* **REQUIRED WORK**:
(a) From the quarterly results excerpt, repeat word for word the part that opens with the words containing "OEM gross profit" and closes with "rates of return.".
(b) According to the quarterly results excerpt, how much did the Company incur in ERP implementation expenses for the 2010 second quarter?
(c) Please decide whether each statement agrees with the quarterly results excerpt, answering yes or no and quoting the words that settle it: (i) MRO gross profit as a percent of net sales rose in the second quarter of 2010. (ii) SG&A expenses were $54.1 million in the second quarter of 2010. (iii) The Dallas and Charlotte distribution centers were closed in 2009.

* **TEXT SEGMENT**:
• • •

MRO gross profit increased to $54.5 million from $53.2 million in the prior year period. MRO gross profit as a percent of net sales decreased 1.7 percentage points to 64.3% for the second quarter of 2010 from 66.0% in the second quarter of 2009. The decline was primarily driven by a change in the customer mix including higher volume customers that return slightly lower margins as a percentage of total sales.
OEM gross profit increased to $4.1 million in the second quarter of 2010 from $2.7 million in the prior year period. Gross profit as a percent of net sales increased to 24.4% for the second quarter of 2010, 6.0 percentage points higher than 18.4% achieved in the second quarter of 2009. The improved margin was due primarily to renegotiating customer contracts to provide a higher rate of return and not renewing contracts with low rates of return.
Selling, General and Administrative Expenses (“SG&A”)
SG&A expenses increased $1.2 million in the second quarter of 2010 to $54.1 million from $52.9 million in 2009, primarily due to expenses to support the increased sales. Additionally, the Company incurred ERP implementation expenses of $0.6 million for the 2010 second quarter. SG&A as a percent of net sales decreased 2.4 percentage points to 53.3% in the second quarter of 2010 compared to 55.7% in the second quarter of 2009 as we realized certain efficiencies from the streamlining of our cost structure, including the closure of our Dallas and Charlotte distribution centers in 2009.

• • •

* **SUPPLIED MATERIAL**:
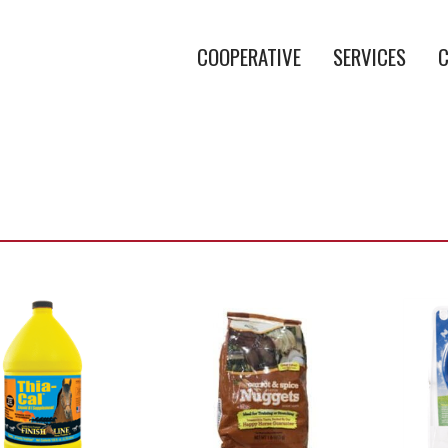
COOPERATIVE
SERVICES
C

• • •

* **ANSWERS FOR EACH ITEM**:
(a)
OEM gross profit increased to $4.1 million in the second quarter of 2010 from $2.7 million in the prior year period. Gross profit as a percent of net sales increased to 24.4% for the second quarter of 2010, 6.0 percentage points higher than 18.4% achieved in the second quarter of 2009. The improved margin was due primarily to renegotiating customer contracts to provide a higher rate of return and not renewing contracts with low rates of return.

(b) $0.6 million.

(c)
(i) No: "MRO gross profit as a percent of net sales decreased 1.7 percentage points to 64.3% for the second quarter of 2010"
(ii) Yes: "SG&A expenses increased $1.2 million in the second quarter of 2010 to $54.1 million"
(iii) Yes: "including the closure of our Dallas and Charlotte distribution centers in 2009"